How Does HIV Spread?

Fortunately this disease is not transmitted through the air, a simple handshake, hugging or many other day-to-day interactions that are common among people. 


How is HIV Transmitted?

To contract this immunodeficiency virus a person would have to have to come in direct contact with infected bodily fluids such as semen, female secretions or blood. The following are the most common ways that this Virus passes from one person to another: 

Blood Transfusion - this is rare since blood now goes through rigorous testing before being accepted and authorized for medical use. However, direct donor to patient transfusions, that may occur in emergency situations, where blood goes untested or cases of faulty testing or results still make transfusions a risk. 


Intimate Contact - Intimate contact where bodily fluids are exchanges such as anal, vaginal or oral intercourse. Kissing and other similar contact is rarely high risk unless the parties involved suffer or have open, oozing or bleeding - sores or gums ( bleeding, pus and other bodily fluids - however transmission of HIV through saliva is an extremely low risk ). 

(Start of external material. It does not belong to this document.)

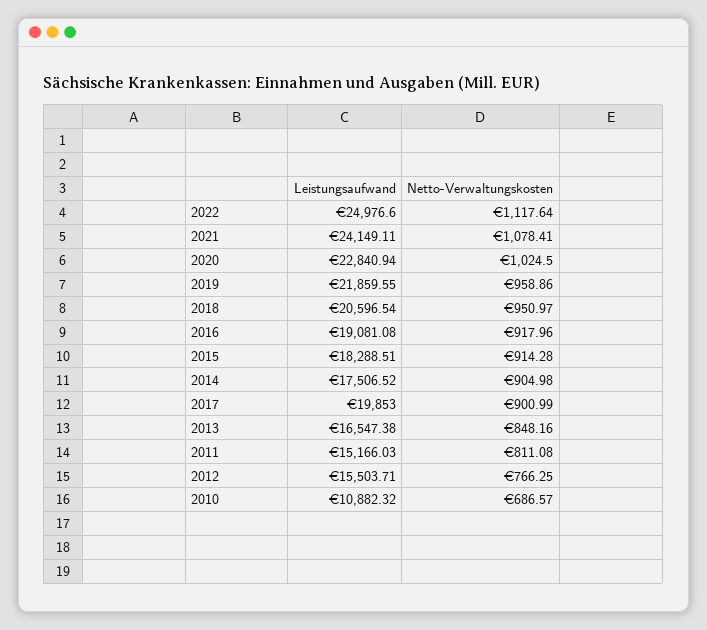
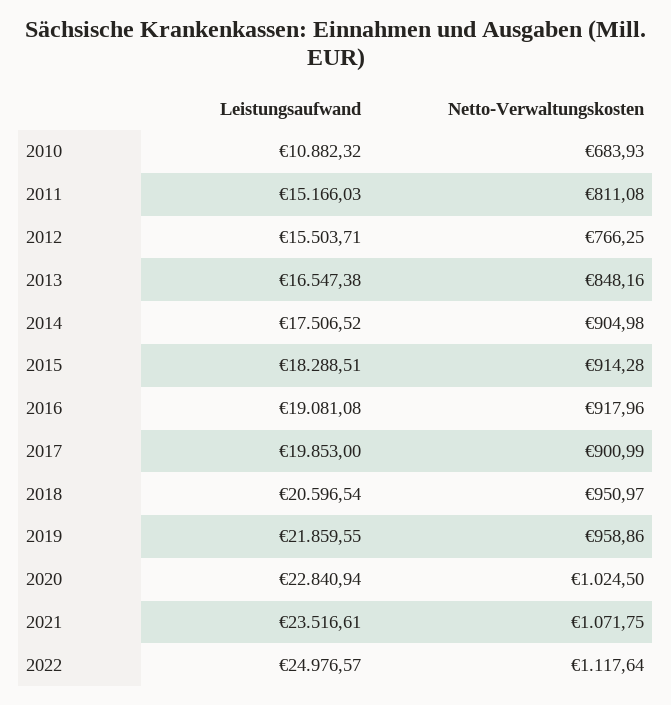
Leistungsaufwand, 2022: 24976.6 -> 24976.57
Leistungsaufwand, 2021: 24149.11 -> 23516.61
Netto-Verwaltungskosten, 2021: 1078.41 -> 1071.75
Netto-Verwaltungskosten, 2010: 686.57 -> 683.93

Sharing or Exposure to Unsterile Needles or Other Skin Piercing Objects - Sharing needles for any reason creates a high risk for contracting HIV, as does being in situations that expose you to possible pokes or other contacts with infected needles. This can be through drug use, tattoo's, medical procedures and other situations where objects are used to pierce the skin. (*See more information below)


Mother to Child - A woman infected with the human immunodeficiency virus (HIV)  can pass it on to her unborn child during pregnancy, child birth or in some situations her baby, after birth, through breast milk. 


* It is not safe to look at someone and assume that they are healthy and therefore STD or disease free as for the most part, you can not tell by looking at someone that they are HIV positive nor does everyone who is HIV positive know that they carry a possibly deadly disease. Another factor to consider if you engage in high risk activities or behaviors is that there are many who knowingly carry HIV that do not disclose their medical condition nor do they allow it to deter them from engaging in high risk behaviors that can put your health at risk. 

The best defense is knowing how does HIV spread, abstinence and protection any time you face a situation that may put you at risk of transmitting or contracting human immunodeficiency virus. 


HIV Resources

Should you, or someone who you know, suspect that you may have contracted HIV or want to learn more on How does HIV spread, you can visit National HIV and STD Testing resources to learn more about testing for this disease and for help finding a public health facility that offers testing - regardless of financial limitations or insurance availability.  

You can also find resources and support through the organization: National Association of People With Aids and for more help finding hotlines, information and rights protection visit The Body -The Complete HIV/Aids Resource.


Living with HIV

HIV does not have to be a death sentence. With medical breakthroughs and technology many HIV positive people go on to lead a long life.  There are support groups that were created to help those infected by HIV disease to understand the difference between HIV and AIDS, come to terms with their disease and find ways to live as normally and healthy as possible. If you have been diagnosed take advantage of the programs put in place to help you.